CHAPTER 5: Conclusion and Future Work
This research artefact explored the extent of Large Language Model (LLM) embeddings and Reverse Dictionary (RD) for reliable privacy sensitive smart city application and topic modeling by experimenting them on two datasets i.e. Climate change dataset and AG news dataset. This report addressed critical research gap including challenges in privacy concerns in AI driven smart city applications. A comprehensive analysis of multiple topic modeling pipelines was conducted with evaluation metrics (i.e. Coherence_npmi, Coherence_c_v, and Topic Diversity) for identification of coherent and meaningful topics. Moreover, privacy preserving AI techniques are also integrated into smart city context to ensure compliance with ethical standards while maximizing the utility of data utilities. Our findings indicate that LLM embedding and reverse dictionaries can not only enhance the topic discovery but also improve interpretability and increases the adaptability for various applications including climate change discourse analysis, news classification and smart city data processing. Last but not least is this study also highlights the potential privacy-aware AI solutions for smart cities in urban environments in support of resident centric smart city applications that balance ethical concerns and efficiency.

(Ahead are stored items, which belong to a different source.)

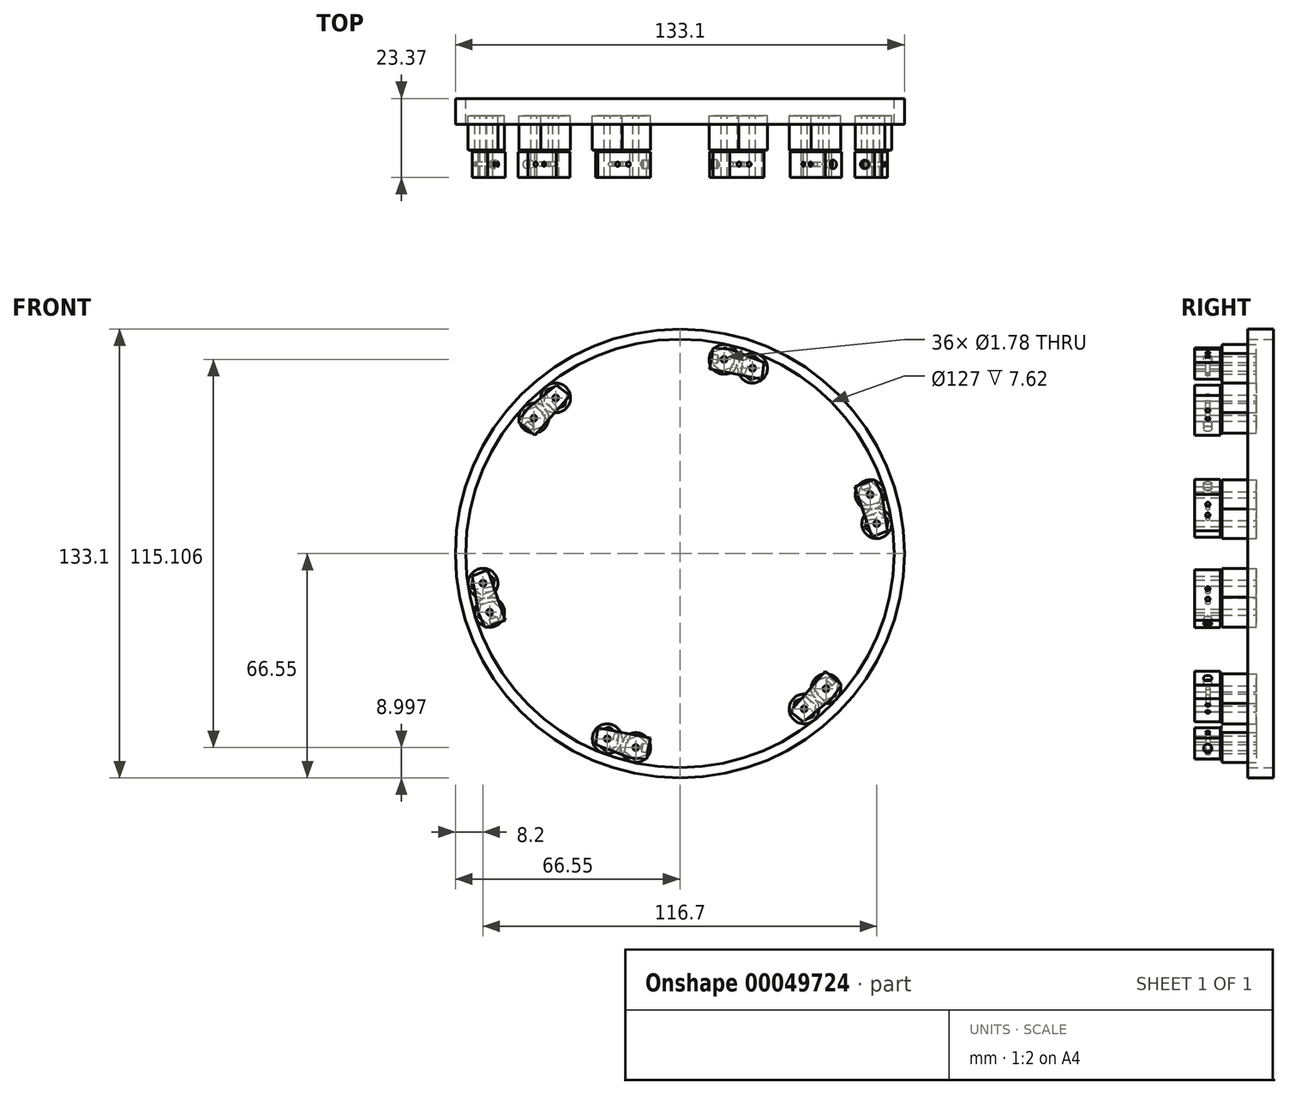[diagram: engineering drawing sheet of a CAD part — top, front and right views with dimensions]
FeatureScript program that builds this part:
annotation { "Feature Type Name" : "Feature", "Feature Type Description" : "" }
export const myFeature = defineFeature(function(context is Context, id is Id, definition is map)
    precondition{}
    {
        {
            var Q0;
            Q0=qCreatedBy(makeId("Front.planeOp"),FACE);
            var sketch = newSketch(context, id + "F0", { "sketchPlane" : qUnion([Q0])});
            skCircle(sketch, "E0", {"center": v(0, 0) * mm, "radius": 66.55 * mm});
            skSolve(sketch);
        }
        {
            var Q0;
            Q0=makeQuery(id+"F0.imprint","IMPRINT",FACE,{"disambiguationData":[TD([[makeQuery(id+"F0.imprint","IMPRINT",EDGE,{"derivedFrom":sQuery(id+"F0.wireOp",EDGE,"E0")}),1.0]])]});
            extrude(context, id + "F1", {"entities" : qUnion([Q0]), "depth" : 7.62 * mm});
        }
        {
            var Q0;
            Q0=sQuery(id+"F0.wireOp",VERTEX,"E0.center");
            var Q1;
            Q1=makeQuery(id+"F1.opExtrude","SWEPT_BODY",BODY,{"disambiguationData":[OSD([sQuery(id+"F0.wireOp",EDGE,"E0")])]});
            hole(context, id + "F2", {"style" : HoleStyle.SIMPLE, "holeDiameter" : 127 * mm, "endStyle" : HoleEndStyle.THROUGH, "oppositeDirection" : true, "locations" : qUnion([Q0]), "scope" : qUnion([Q1])});
        }
        {
            var Q0;
            Q0=qCreatedBy(makeId("Front.planeOp"),FACE);
            var sketch = newSketch(context, id + "F3", { "sketchPlane" : qUnion([Q0])});
            skCircle(sketch, "E1", {"center": v(13.1, 57.55) * mm, "radius": 4.4 * mm});
            skPoint(sketch, "E1.first.point", {"position": v(14.07, 61.85) * mm});
            skPoint(sketch, "E1.second.point", {"position": v(11.49, 53.45) * mm});
            skPoint(sketch, "E1.third.point", {"position": v(11.97, 53.29) * mm});
            skCircle(sketch, "E2", {"center": v(21.53, 54.95) * mm, "radius": 4.4 * mm});
            skSolve(sketch);
        }
        {
            var Q0;
            Q0=makeQuery(id+"F3.imprint","IMPRINT",FACE,{"disambiguationData":[TD([[makeQuery(id+"F3.imprint","IMPRINT",EDGE,{"derivedFrom":sQuery(id+"F3.wireOp",EDGE,"E2")}),1.0]])]});
            var Q1;
            Q1=makeQuery(id+"F3.imprint","IMPRINT",FACE,{"disambiguationData":[TD([[makeQuery(id+"F3.imprint","IMPRINT",EDGE,{"derivedFrom":sQuery(id+"F3.wireOp",EDGE,"E1")}),1.0]])]});
            extrude(context, id + "F4", {"entities" : qUnion([Q0, Q1]), "depth" : 15.24 * mm, "hasSecondDirection" : true, "secondDirectionOppositeDirection" : false, "secondDirectionDepth" : 5.08 * mm});
        }
        {
            var Q0;
            Q0=makeQuery(id+"F4.opExtrude","CAP_FACE",FACE,{"disambiguationData":[OSD([sQuery(id+"F3.wireOp",EDGE,"E2")])],"isStart":false});
            var sketch = newSketch(context, id + "F5", { "sketchPlane" : qUnion([Q0])});
            skCircle(sketch, "E3.cCircle", {"center": v(21.53, 54.95) * mm, "radius": 3.13 * mm, "construction": true});
            skLineSegment(sketch, "E3.0", {"start": v(24.3, 52.62) * mm, "end": v(20.9, 51.39) * mm});
            skLineSegment(sketch, "E3.1", {"start": v(20.9, 51.39) * mm, "end": v(18.14, 53.71) * mm});
            skLineSegment(sketch, "E3.2", {"start": v(18.14, 53.71) * mm, "end": v(18.77, 57.27) * mm});
            skLineSegment(sketch, "E3.3", {"start": v(18.77, 57.27) * mm, "end": v(22.16, 58.5) * mm});
            skLineSegment(sketch, "E3.4", {"start": v(22.16, 58.5) * mm, "end": v(24.93, 56.18) * mm});
            skLineSegment(sketch, "E3.5", {"start": v(24.93, 56.18) * mm, "end": v(24.3, 52.62) * mm});
            skPoint(sketch, "E3.0.midPoint", {"position": v(22.6, 52) * mm});
            skLineSegment(sketch, "E4.1", {"start": v(12.3, 54) * mm, "end": v(9.52, 56.32) * mm});
            skLineSegment(sketch, "E4.2", {"start": v(9.52, 56.32) * mm, "end": v(10.16, 59.88) * mm});
            skLineSegment(sketch, "E4.3", {"start": v(10.16, 59.88) * mm, "end": v(13.55, 61.11) * mm});
            skLineSegment(sketch, "E4.4", {"start": v(13.55, 61.11) * mm, "end": v(16.32, 58.79) * mm});
            skLineSegment(sketch, "E4.5", {"start": v(16.32, 58.79) * mm, "end": v(15.69, 55.23) * mm});
            skLineSegment(sketch, "E4.0", {"start": v(15.69, 55.23) * mm, "end": v(12.3, 54) * mm});
            skCircle(sketch, "E4.cCircle", {"center": v(12.92, 57.55) * mm, "radius": 3.13 * mm, "construction": true});
            skSolve(sketch);
        }
        {
            var Q0;
            Q0=makeQuery(id+"F5.imprint","IMPRINT",FACE,{"disambiguationData":[TD([[makeQuery(id+"F5.imprint","IMPRINT",EDGE,{"derivedFrom":sQuery(id+"F5.wireOp",EDGE,"E3.0")}),-1.0]])]});
            var Q1;
            Q1=makeQuery(id+"F5.imprint","IMPRINT",FACE,{"disambiguationData":[TD([[makeQuery(id+"F5.imprint","IMPRINT",EDGE,{"derivedFrom":sQuery(id+"F5.wireOp",EDGE,"E4.1")}),-1.0]])]});
            extrude(context, id + "F6", {"entities" : qUnion([Q0, Q1]), "depth" : 0.5 * mm});
        }
        {
            var Q0;
            Q0=makeQuery(id+"F6.opExtrude","CAP_FACE",FACE,{"disambiguationData":[OSD([sQuery(id+"F5.wireOp",EDGE,"E3.0"),sQuery(id+"F5.wireOp",EDGE,"E3.1"),sQuery(id+"F5.wireOp",EDGE,"E3.2"),sQuery(id+"F5.wireOp",EDGE,"E3.3"),sQuery(id+"F5.wireOp",EDGE,"E3.4"),sQuery(id+"F5.wireOp",EDGE,"E3.5")])],"isStart":false});
            var sketch = newSketch(context, id + "F7", { "sketchPlane" : qUnion([Q0])});
            skLineSegment(sketch, "E5", {"start": v(24.3, 51.72) * mm, "end": v(24.93, 56.67) * mm});
            skLineSegment(sketch, "E6", {"start": v(24.93, 56.67) * mm, "end": v(14.76, 60.55) * mm});
            skLineSegment(sketch, "E7", {"start": v(14.76, 60.55) * mm, "end": v(9.87, 61) * mm});
            skLineSegment(sketch, "E8", {"start": v(9.87, 61) * mm, "end": v(8.76, 54.78) * mm});
            skLineSegment(sketch, "E9", {"start": v(8.76, 54.78) * mm, "end": v(24.3, 51.72) * mm});
            skSolve(sketch);
        }
        {
            var Q0;
            {var subQ8=sQuery(id+"F7.wireOp",EDGE,"E7");Q0=makeQuery(id+"F7.imprint","IMPRINT",FACE,{"disambiguationData":[TD([[makeQuery(id+"F7.imprint","IMPRINT",EDGE,{"derivedFrom":subQ8}),1.0]])]});}
            var Q1;
            {var subQ11=makeQuery(id+"F6.opExtrude","CAP_EDGE",EDGE,{"disambiguationData":[OSD([sQuery(id+"F5.wireOp",EDGE,"E3.2")])],"isStart":false});Q1=makeQuery(id+"F7.imprint","IMPRINT",FACE,{"disambiguationData":[TD([[makeQuery(id+"F7.imprint","IMPRINT",EDGE,{"derivedFrom":subQ11}),-1.0]])]});}
            var Q2;
            {var subQ1=sQuery(id+"F7.wireOp",EDGE,"E5");var subQ5=sQuery(id+"F7.wireOp",EDGE,"E9");var subQ7=makeQuery(id+"F7.imprint","INTERSECT",VERTEX,{"derivedFrom":[subQ1,subQ5]});Q2=makeQuery(id+"F7.imprint","IMPRINT",FACE,{"disambiguationData":[TD([[makeQuery(id+"F7.imprint","IMPRINT",EDGE,{"disambiguationData":[TD([[subQ7,-1.0]])],"derivedFrom":subQ1}),1.0]])]});}
            var Q3;
            {var subQ1=sQuery(id+"F7.wireOp",EDGE,"E6");var subQ3=sQuery(id+"F7.wireOp",EDGE,"E5");var subQ5=makeQuery(id+"F7.imprint","INTERSECT",VERTEX,{"derivedFrom":[subQ3,subQ1]});Q3=makeQuery(id+"F7.imprint","IMPRINT",FACE,{"disambiguationData":[TD([[makeQuery(id+"F7.imprint","IMPRINT",EDGE,{"disambiguationData":[TD([[subQ5,1.0]])],"derivedFrom":subQ3}),1.0]])]});}
            extrude(context, id + "F8", {"entities" : qUnion([Q0, Q1, Q2, Q3]), "depth" : 7.62 * mm});
        }
        {
            var Q0;
            Q0=sQuery(id+"F3.wireOp",VERTEX,"E2.center");
            var Q1;
            Q1=makeQuery(id+"F4.opExtrude","SWEPT_BODY",BODY,{"disambiguationData":[OSD([sQuery(id+"F3.wireOp",EDGE,"E2")])]});
            var Q2;
            Q2=makeQuery(id+"F6.opExtrude","SWEPT_BODY",BODY,{"disambiguationData":[OSD([sQuery(id+"F5.wireOp",EDGE,"E3.0"),sQuery(id+"F5.wireOp",EDGE,"E3.1"),sQuery(id+"F5.wireOp",EDGE,"E3.2"),sQuery(id+"F5.wireOp",EDGE,"E3.3"),sQuery(id+"F5.wireOp",EDGE,"E3.4"),sQuery(id+"F5.wireOp",EDGE,"E3.5")])]});
            var Q3;
            Q3=makeQuery(id+"F8.opExtrude","SWEPT_BODY",BODY,{"disambiguationData":[OSD([sQuery(id+"F7.wireOp",EDGE,"E5"),sQuery(id+"F7.wireOp",EDGE,"E6"),sQuery(id+"F7.wireOp",EDGE,"E7"),sQuery(id+"F7.wireOp",EDGE,"E8"),sQuery(id+"F7.wireOp",EDGE,"E9")])]});
            hole(context, id + "F9", {"style" : HoleStyle.SIMPLE, "holeDiameter" : 1.78 * mm, "endStyle" : HoleEndStyle.THROUGH, "oppositeDirection" : true, "locations" : qUnion([Q0]), "scope" : qUnion([Q1, Q2, Q3])});
        }
        {
            var Q0;
            Q0=sQuery(id+"F3.wireOp",VERTEX,"E1.center");
            var Q1;
            Q1=makeQuery(id+"F4.opExtrude","SWEPT_BODY",BODY,{"disambiguationData":[OSD([sQuery(id+"F3.wireOp",EDGE,"E1")])]});
            var Q2;
            Q2=makeQuery(id+"F6.opExtrude","SWEPT_BODY",BODY,{"disambiguationData":[OSD([sQuery(id+"F5.wireOp",EDGE,"E4.1"),sQuery(id+"F5.wireOp",EDGE,"E4.2"),sQuery(id+"F5.wireOp",EDGE,"E4.3"),sQuery(id+"F5.wireOp",EDGE,"E4.4"),sQuery(id+"F5.wireOp",EDGE,"E4.5"),sQuery(id+"F5.wireOp",EDGE,"E4.0")])]});
            var Q3;
            Q3=makeQuery(id+"F8.opExtrude","SWEPT_BODY",BODY,{"disambiguationData":[OSD([sQuery(id+"F7.wireOp",EDGE,"E5"),sQuery(id+"F7.wireOp",EDGE,"E6"),sQuery(id+"F7.wireOp",EDGE,"E7"),sQuery(id+"F7.wireOp",EDGE,"E8"),sQuery(id+"F7.wireOp",EDGE,"E9")])]});
            hole(context, id + "F10", {"style" : HoleStyle.SIMPLE, "holeDiameter" : 1.78 * mm, "endStyle" : HoleEndStyle.THROUGH, "oppositeDirection" : true, "locations" : qUnion([Q0]), "scope" : qUnion([Q1, Q2, Q3])});
        }
        {
            var Q0;
            Q0=makeQuery(id+"F8.opExtrude","SWEPT_FACE",FACE,{"disambiguationData":[OSD([sQuery(id+"F7.wireOp",EDGE,"E6")])]});
            var sketch = newSketch(context, id + "F11", { "sketchPlane" : qUnion([Q0])});
            skCircle(sketch, "E10", {"center": v(-4.86, -19.5) * mm, "radius": 0.82 * mm});
            skCircle(sketch, "E11", {"center": v(-1.64, -19.51) * mm, "radius": 0.82 * mm});
            skSolve(sketch);
        }
        {
            var Q0;
            Q0=sQuery(id+"F11.wireOp",VERTEX,"E10.center");
            var Q1;
            Q1=sQuery(id+"F11.wireOp",VERTEX,"E11.center");
            var Q2;
            Q2=makeQuery(id+"F8.opExtrude","SWEPT_BODY",BODY,{"disambiguationData":[OSD([sQuery(id+"F7.wireOp",EDGE,"E5"),sQuery(id+"F7.wireOp",EDGE,"E6"),sQuery(id+"F7.wireOp",EDGE,"E7"),sQuery(id+"F7.wireOp",EDGE,"E8"),sQuery(id+"F7.wireOp",EDGE,"E9")])]});
            hole(context, id + "F12", {"style" : HoleStyle.SIMPLE, "holeDiameter" : 1.27 * mm, "endStyle" : HoleEndStyle.THROUGH, "locations" : qUnion([Q0, Q1]), "scope" : qUnion([Q2])});
        }
        {
            var Q0;
            Q0=makeQuery(id+"F8.opExtrude","SWEPT_FACE",FACE,{"disambiguationData":[OSD([sQuery(id+"F7.wireOp",EDGE,"E8")])]});
            var sketch = newSketch(context, id + "F13", { "sketchPlane" : qUnion([Q0])});
            skCircle(sketch, "E12", {"center": v(19.55, 58.57) * mm, "radius": 1.19 * mm});
            skSolve(sketch);
        }
        {
            var Q0;
            Q0=sQuery(id+"F13.wireOp",VERTEX,"E12.center");
            var Q1;
            Q1=makeQuery(id+"F8.opExtrude","SWEPT_BODY",BODY,{"disambiguationData":[OSD([sQuery(id+"F7.wireOp",EDGE,"E5"),sQuery(id+"F7.wireOp",EDGE,"E6"),sQuery(id+"F7.wireOp",EDGE,"E7"),sQuery(id+"F7.wireOp",EDGE,"E8"),sQuery(id+"F7.wireOp",EDGE,"E9")])]});
            hole(context, id + "F14", {"style" : HoleStyle.SIMPLE, "holeDiameter" : 2.54 * mm, "endStyle" : HoleEndStyle.BLIND, "holeDepth" : 1.78 * mm, "locations" : qUnion([Q0]), "scope" : qUnion([Q1])});
        }
        {
            var Q0;
            Q0=makeQuery(id+"F4.opExtrude","SWEPT_BODY",BODY,{"disambiguationData":[OSD([sQuery(id+"F3.wireOp",EDGE,"E1")])]});
            var Q1;
            Q1=makeQuery(id+"F4.opExtrude","SWEPT_BODY",BODY,{"disambiguationData":[OSD([sQuery(id+"F3.wireOp",EDGE,"E2")])]});
            var Q2;
            Q2=makeQuery(id+"F6.opExtrude","SWEPT_BODY",BODY,{"disambiguationData":[OSD([sQuery(id+"F5.wireOp",EDGE,"E4.1"),sQuery(id+"F5.wireOp",EDGE,"E4.2"),sQuery(id+"F5.wireOp",EDGE,"E4.3"),sQuery(id+"F5.wireOp",EDGE,"E4.4"),sQuery(id+"F5.wireOp",EDGE,"E4.5"),sQuery(id+"F5.wireOp",EDGE,"E4.0")])]});
            var Q3;
            Q3=makeQuery(id+"F6.opExtrude","SWEPT_BODY",BODY,{"disambiguationData":[OSD([sQuery(id+"F5.wireOp",EDGE,"E3.0"),sQuery(id+"F5.wireOp",EDGE,"E3.1"),sQuery(id+"F5.wireOp",EDGE,"E3.2"),sQuery(id+"F5.wireOp",EDGE,"E3.3"),sQuery(id+"F5.wireOp",EDGE,"E3.4"),sQuery(id+"F5.wireOp",EDGE,"E3.5")])]});
            var Q4;
            Q4=makeQuery(id+"F8.opExtrude","SWEPT_BODY",BODY,{"disambiguationData":[OSD([sQuery(id+"F7.wireOp",EDGE,"E5"),sQuery(id+"F7.wireOp",EDGE,"E6"),sQuery(id+"F7.wireOp",EDGE,"E7"),sQuery(id+"F7.wireOp",EDGE,"E8"),sQuery(id+"F7.wireOp",EDGE,"E9")])]});
            var Q5;
            Q5=sQuery(id+"F0.wireOp",EDGE,"E0");
            circularPattern(context, id + "F15", {"entities" : qUnion([Q0, Q1, Q2, Q3, Q4]), "axis" : qUnion([Q5]), "angle" : 60 * degree, "instanceCount" : round(6)});
        }
    });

As this research work presents promising results, whereas several areas are needed to be furtherer investigations and development.
As the current experimental approach is based on the normal processors whereas embedding extractions and reverse dictionaries processings require significant computational resources so GPUs are recommended. Future work should explore efficient indexing mechanisms and optimized embedding retrieval methods to improve scalability for large datasets. Extending the methodology to real-time streaming data from IoT sensors, social media, and urban infrastructure would further validate the practical effectiveness of our approach in dynamic smart city environments. While privacy-sensitive mechanisms were integrated into the study, federated learning and differential privacy techniques could be explored to enhance data security and user privacy without compromising analytical performance. Evaluating the adaptability of our approach across different domains and languages could improve its applicability in global smart city implementations, particularly for multilingual topic modeling. Incorporating human feedback mechanisms (e.g., domain experts and residents) into the topic modeling process would provide insights into interpretability, usability, and real-world applicability. Further research should address the ethical implications of AI-driven smart city applications and ensure alignment with global data protection regulations such as GDPR and AI Act policies.
This research lays a strong foundation for advancing AI-driven topic modeling and privacy-sensitive smart city applications. By bridging the gap between LLM embeddings, reverse dictionary methods, and privacy-aware AI techniques, this study contributes to the ongoing development of trustworthy, efficient, and ethical smart city solutions. Future explorations in this field will further refine methodologies, ensuring data-driven urban environments that prioritize residents’ satisfaction, safety, and privacy.